To do — Reproduce all of the data with "from highest to lowest" replaced by "in descending order", keeping everything else unchanged and omitting the pictures.

#### Supplied records

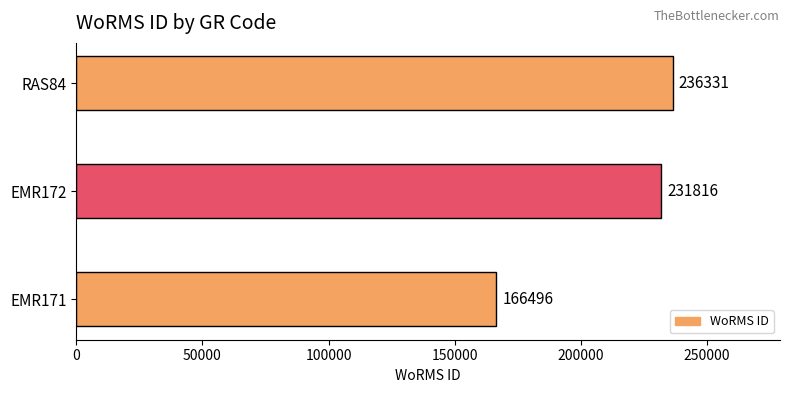

Rank the categories by value from highest to lowest.

RAS84, EMR172, EMR171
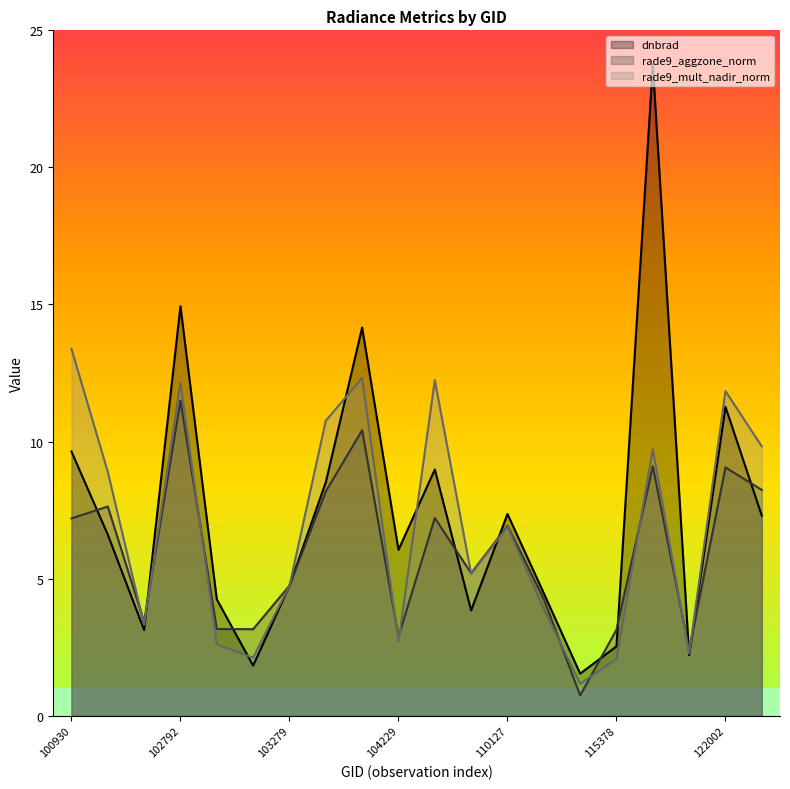

At which label does rade9_mult_nadir_norm reach its minimum?

115265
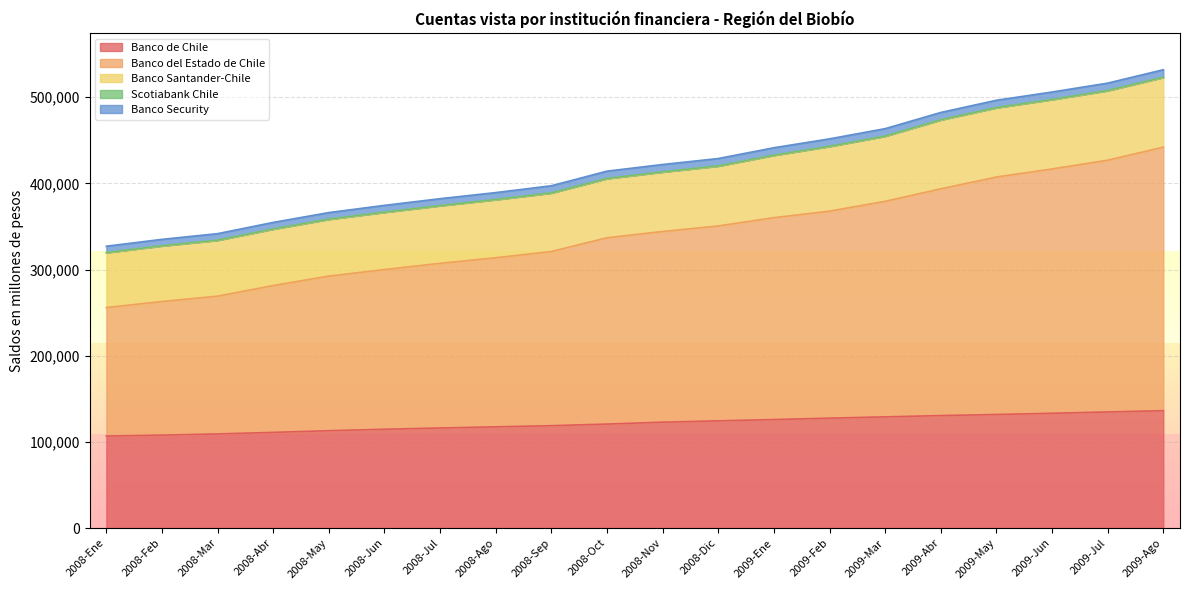

True or false: Banco de Chile and Banco del Estado de Chile intersect in this chart.

False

########

Result of this task —
Rank the categories by value in descending order.

RAS84, EMR172, EMR171

At which label does rade9_mult_nadir_norm reach its minimum?

115265

True or false: Banco de Chile and Banco del Estado de Chile intersect in this chart.

False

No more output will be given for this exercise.